Eve geldiğimizde endişelerim farklı bir boyut kazanmaya başladı. Benden başka herkes ( sevgilim hariç ) bebeğimizi istemeden de olsa incitecek gibi geliyordu. Altını açarken, tutarken narin davranamayacaklarını düşünüyordum ( kendi annemin bile! ) Bu nedenle Mehmet'in her şeyi ile ben ilgilenmeye çalışıyordum. Altını hep ben açtım. Ağladığında hep ben avuttum. Tabi ki annemlerin de alıp avutmasına fırsat verdim ama onun zaten hep beni istediğini, bana ihtiyacı olduğunu düşünerek bir süre sonra hemen geri aldım. Bu süreç bebeğimin bakımını öğrenme, onunla bağ kurma konusunda çok faydalı oldu ama uyumuyordum. Mehmet uyumuyor ben de uyumuyordum. Uyumadığım için biraz yıprandım. Bu halim uzun sürdü. Mehmetimi paylaşamadım :)

Evdeki ikinci endişe hali; Mehmet'in hapşırması, çenesinin titremesiydi. Hastanedeki havalandırma olayı ile ilişki kurup sürekli bu çocuk hasta oldu düşüncesi kafama yerleşti. Altını evde ilk açışımızda yaramaz çişini yaptı bütün üstü kirlendi. Üstünü değiştirmek için tamamen soyduktan sonra giydirdik. Fahriye annem uyarmıştı keşke hepsini soymadan yavaş yavaş giydirip soysaydınız diye. O da aklımda yer edince hastalık teşhisi tarafımdan konuldu. Evdekiler, "tabi ki olur böyle şeyler kuruntu yapma" diyorlardı ama beni avuttuklarına inanmıştım ben bir kere. Sevgilime doktoru ara lütfen diye baskı yapıyordum. Bir an ben yanında değilken kıyamamış aramış. Doktor tabi ki endişe etmememiz gerektiğini, belirtilerde artış olursa hastaneye götürmemizi istemiş. O zaman rahatladım. Şimdi düşünüp gülüyorum. Yeni doğan bebeğin olağan özellikleridir tüm bu belirtiler. Her ne kadar kitaplarda önceden okumuş olsam da aklıma gelmedi o zaman.

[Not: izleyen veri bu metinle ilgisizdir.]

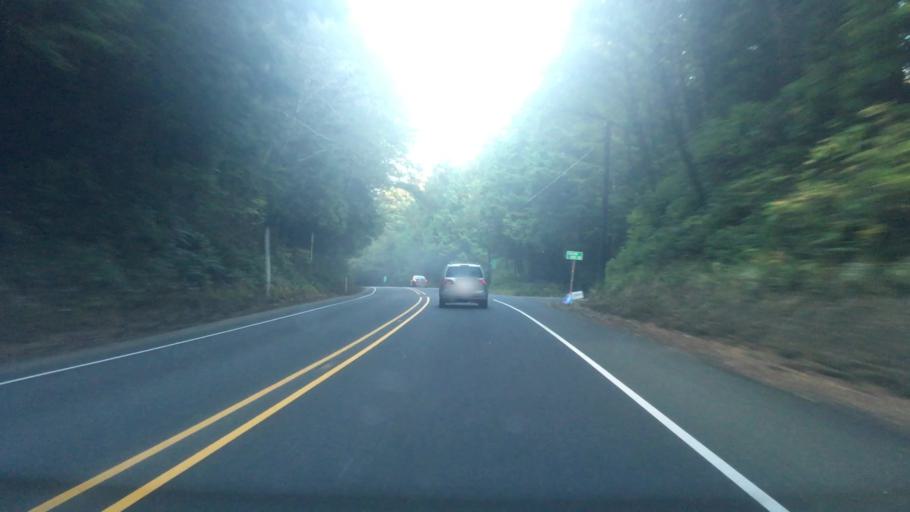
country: US
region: Oregon
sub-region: Clatsop County
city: Cannon Beach
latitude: 45.7823
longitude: -123.9569
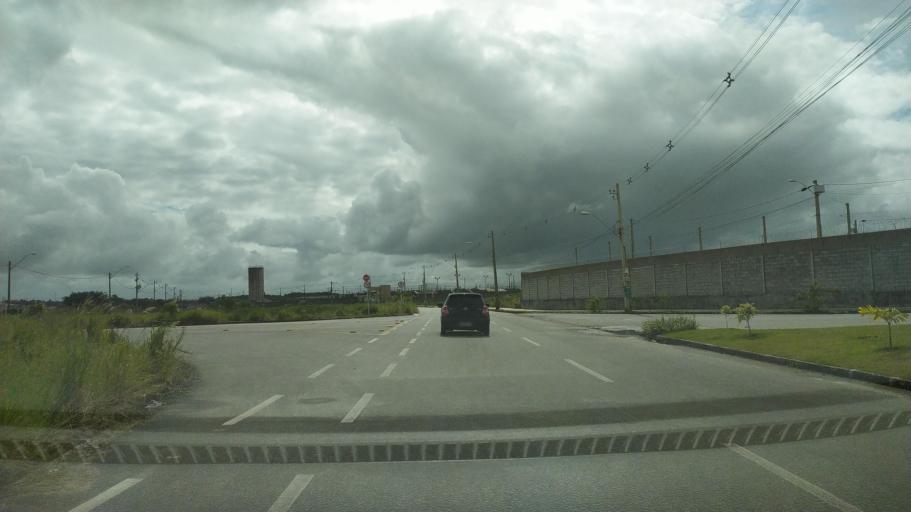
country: BR
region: Alagoas
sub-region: Satuba
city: Satuba
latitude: -9.5318
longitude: -35.7702
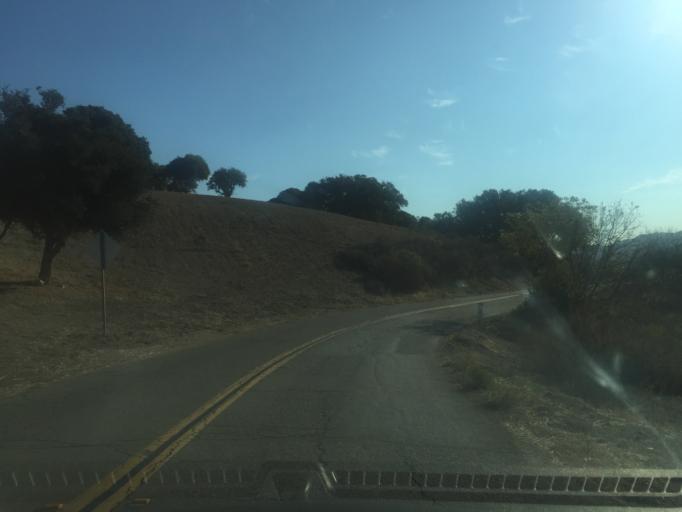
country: US
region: California
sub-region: Santa Barbara County
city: Lompoc
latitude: 34.5146
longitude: -120.4582
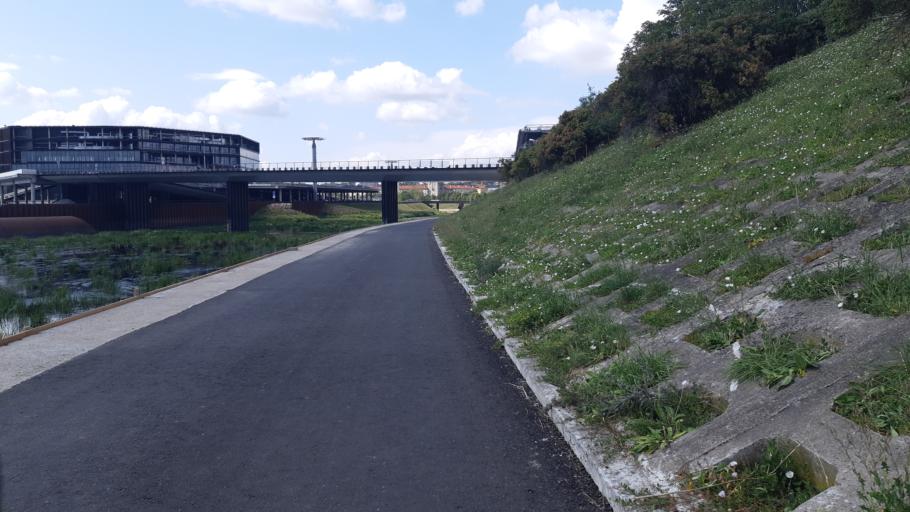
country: LT
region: Kauno apskritis
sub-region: Kaunas
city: Aleksotas
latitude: 54.8883
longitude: 23.9190
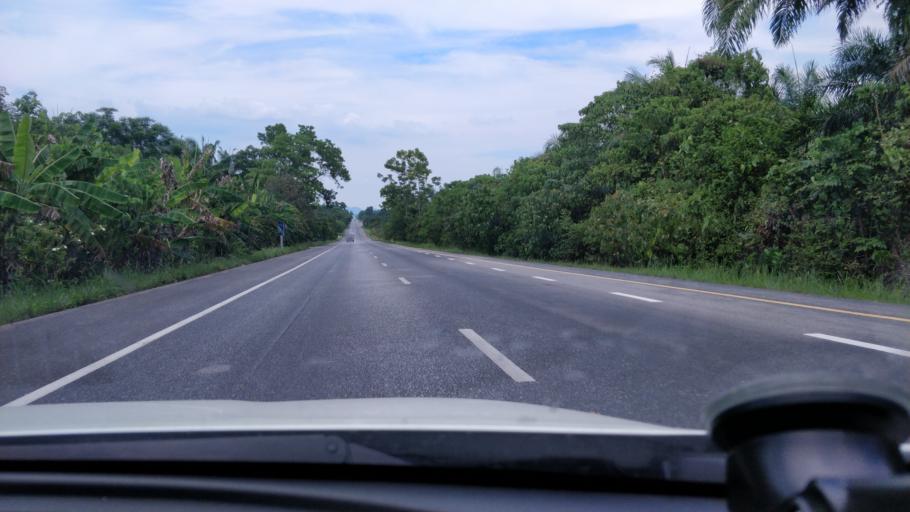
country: TH
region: Krabi
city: Plai Phraya
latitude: 8.4742
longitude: 98.8686
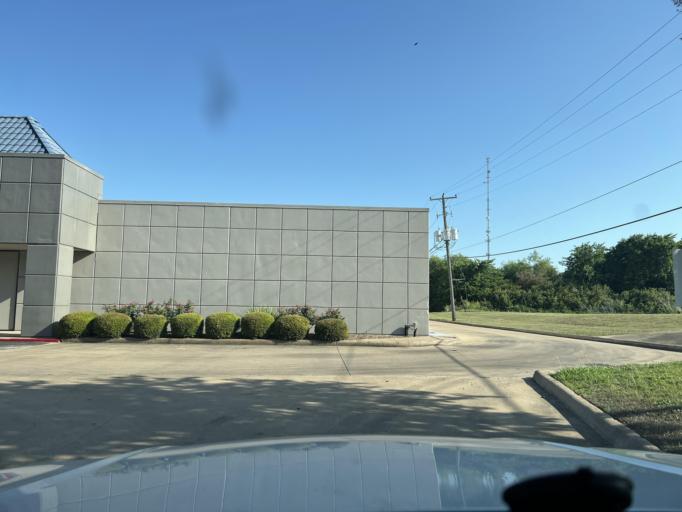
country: US
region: Texas
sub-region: Washington County
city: Brenham
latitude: 30.1415
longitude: -96.3982
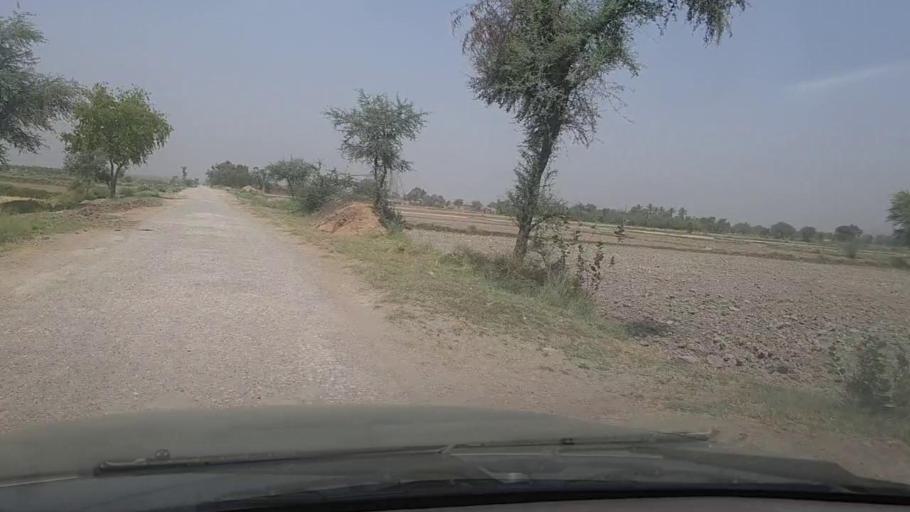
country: PK
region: Sindh
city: Madeji
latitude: 27.7966
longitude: 68.4529
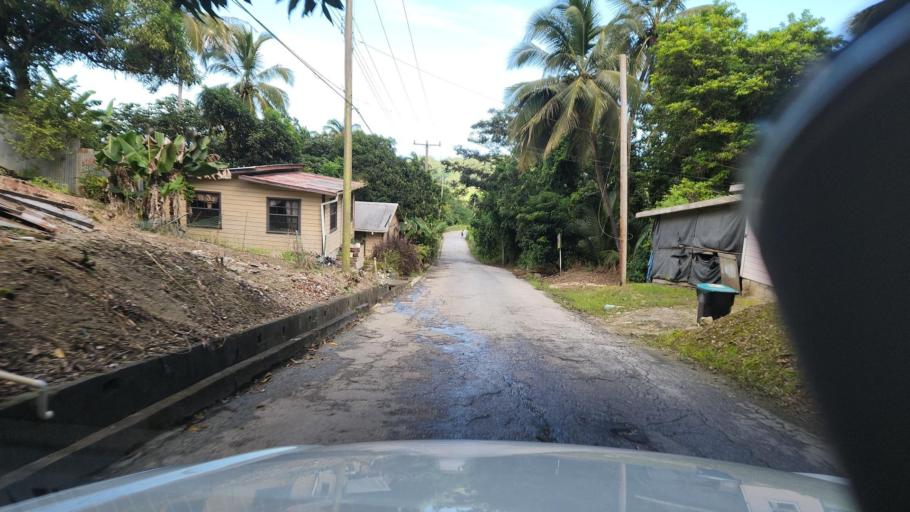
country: BB
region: Saint Thomas
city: Welchman Hall
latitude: 13.2045
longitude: -59.5589
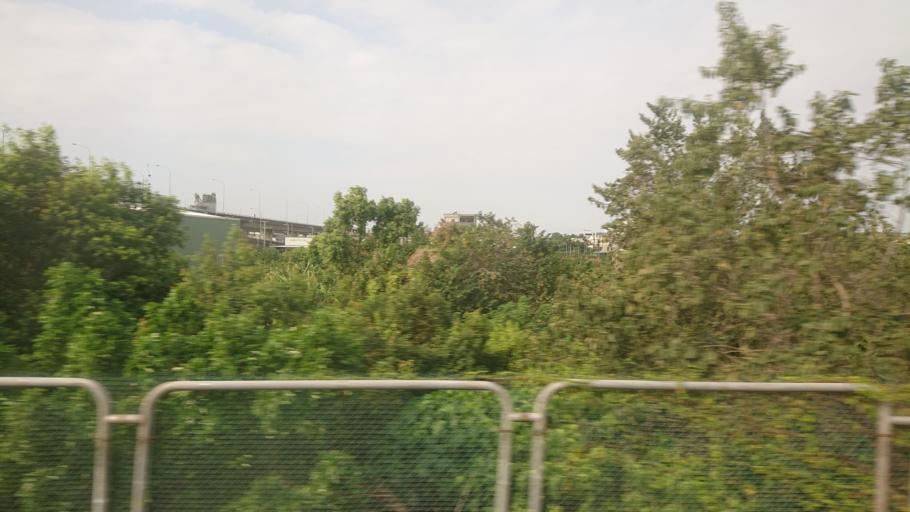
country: TW
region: Taiwan
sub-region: Nantou
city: Nantou
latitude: 23.9459
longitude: 120.5694
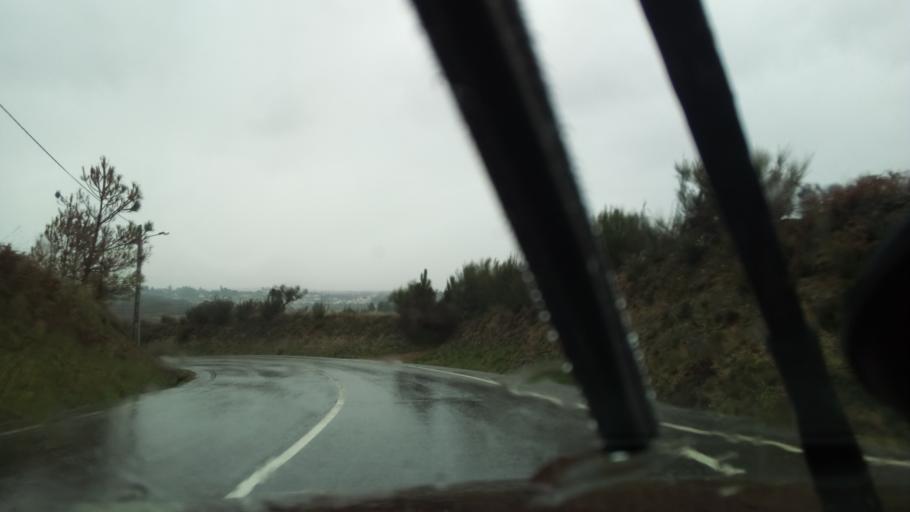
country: PT
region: Guarda
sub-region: Manteigas
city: Manteigas
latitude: 40.5058
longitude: -7.5859
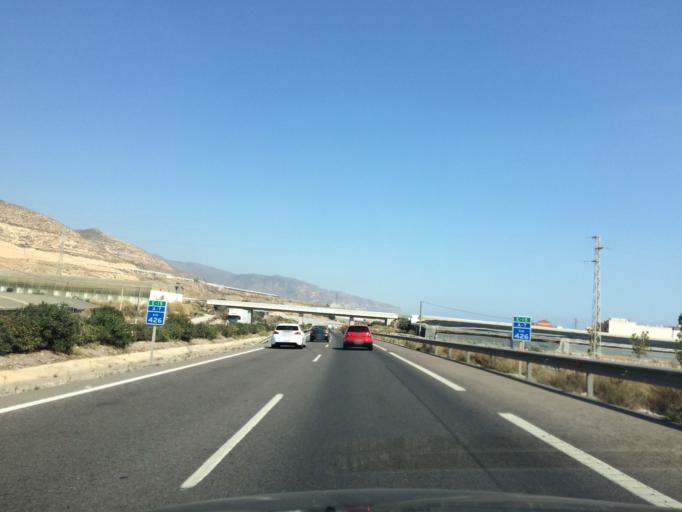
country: ES
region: Andalusia
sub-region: Provincia de Almeria
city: Vicar
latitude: 36.8109
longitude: -2.6322
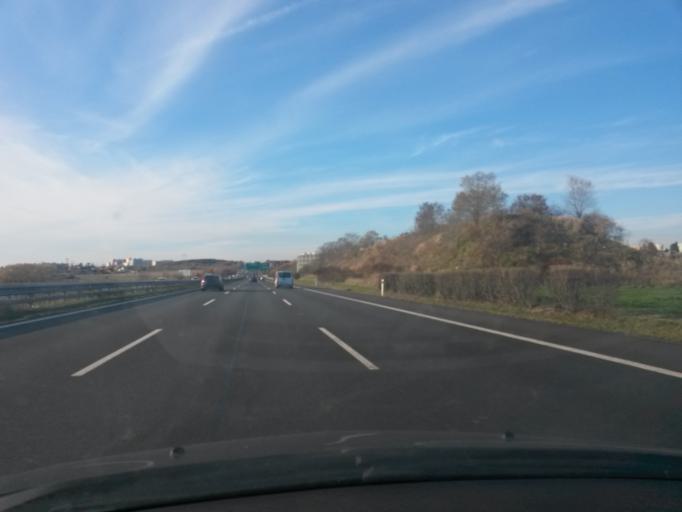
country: CZ
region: Central Bohemia
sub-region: Okres Praha-Zapad
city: Pruhonice
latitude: 50.0155
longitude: 14.5268
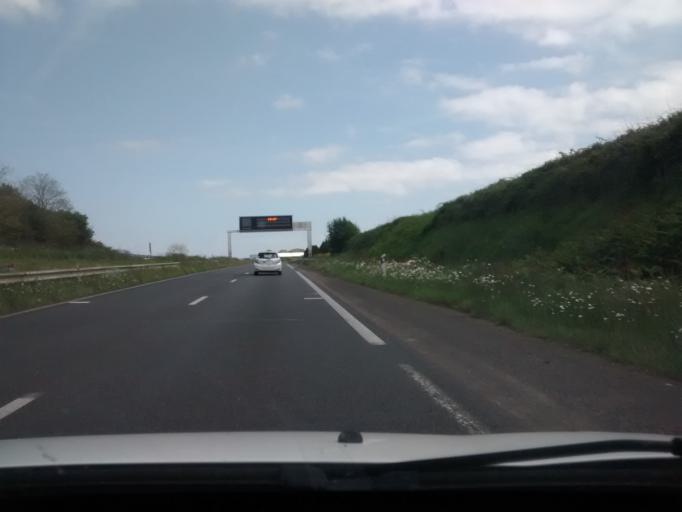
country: FR
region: Brittany
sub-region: Departement des Cotes-d'Armor
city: Tremuson
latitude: 48.5253
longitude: -2.8922
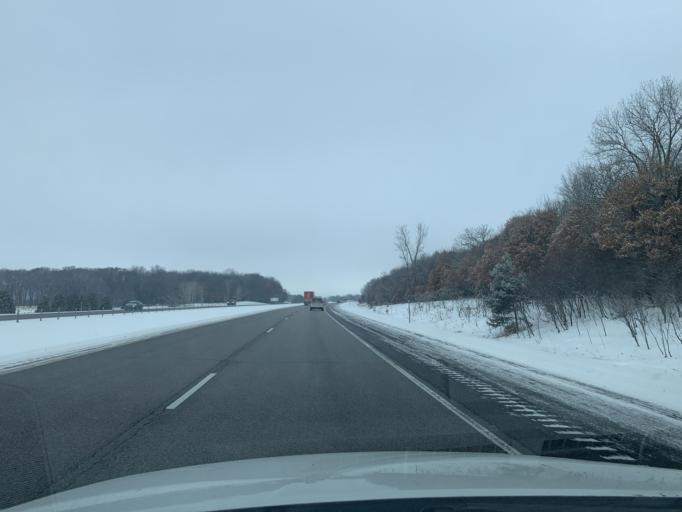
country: US
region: Minnesota
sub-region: Chisago County
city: Stacy
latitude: 45.4338
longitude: -92.9899
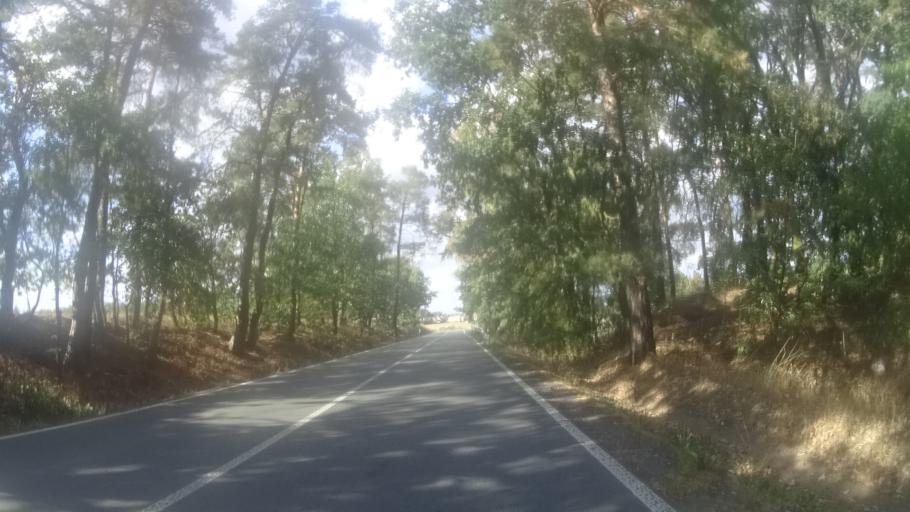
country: CZ
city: Albrechtice nad Orlici
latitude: 50.1349
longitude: 16.0585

Evdeki üçüncü endişe: Bbir süre sonra Mehmet'in yüzünde kızarıklıklar çıkmaya başladı. Yine evdekiler olağan her bebekte olur dedi. Bu sefer onları dinlemeye karar versem de kafamda hep sorular vardı. Gün geçtikçe kızarıklıklar artmaya ve gözüne yaklaşmaya başladı. Göz kapağında bile vardı. Endişe hat safhada tabiki. Neyse ki doktor kontrolümüz vardı. Doktor hemen göz gezdirip Linola krem verdi. İlaç içeriği olmayan nemlendirici özellikli bir kremdi bu. "Çok dikkatli bakmadı acaba anladı mı?" endişesi sardı bu sefer beni. Doktora bile inanamamak nasıl bir şey ? Böyle bir şey işte :) Bir kaç gün içince pamuğumun yüzü tekrar pamuk gibi oldu. Uygulama için tavsiyem, önce cildi ılık nemli bir pamuklu bezle nemlendirip silmeden üzerine kremi uygularsanız nemi daha güzel hapsediyor ve daha etkili oluyor.

Evdeki dördüncü endişe: SARILIK. Mehmet sarılık oldu çoğu bebek gibi ve kritik seviyelerde seyretti. Doktorumuz hastanede ışık tedavisi alması gerekebileceğini söylediğinde çok endişelendim. Kan alınmasına tahammül edemiyordum. Işık tedavisinde sık sık kan değerlerinin kontrol edildiğini okudum endişem ikiye katladı. Bebeğimi orada yatırmak istemiyordum. :( Bir yandan da kendime  "ne kadar şükretsen az, ne durumda olan bebekler ve anneleri var onlar ne yapsın" diye kızıyordum. Sarılık durumunda bebeği iyi beslemeniz gerekiyor bu nedenle eve geldiğimizden beri vermek istemediğim mamayı sarılık tedavisi olmaması için bebeğime vermeye ve bol bol emzirmeye başladım ( ben sadece günde iki kere verdim). Doktorumuzu alından ölçüm için ikna ettim. 3 gün takip ettik ve yine şükürler olsun değerleri normale döndü. Doktorumuz D vitaminini doğumdan itibaren kullanmamızı istese de ben okuduklarım ve duyduklarım nedeni ile 20 günden sonra başlamaya karar vermiştim. Sarılık için verilen ışık bir nevi gün ışığı. Şimdi acaba diyorum, doğumdan itibaren kullansaydım daha rahat geçirir miydi?

Bitmeyen endişe: ANNE SÜTÜ! Bu konuyu daha ayrıntılı olarak başka bir yazımda anlatmak istiyorum.

Endişe yazısına da devam edeceğim. Hepimizin korkuları var. Hepimiz kendimizce çareler arıyoruz. Başka birinin yaşadıkları içimize bazen su serpiyor. Çaresiz hissettiğim çoğu zaman kendimi blogların arasında buldum. Şuan kimin blogundan ne öğrendim hatırlamasam da hepsine teşekkür ederim. Umarım ben de birilerine yardımcı olabilirim.

Bir de olan tüm süreçleri daha ağır atlatan tedavi görmek zorunda olan bebekler ve annelerine yazmak istiyorum. Biliyorum bu endişeler endişe değil sizlerin yaşadıkları karşında. Rabbim hepimizin evlatlarını korusun, hepsine sağlık versin! Siz annelerin hakkı ödenmez!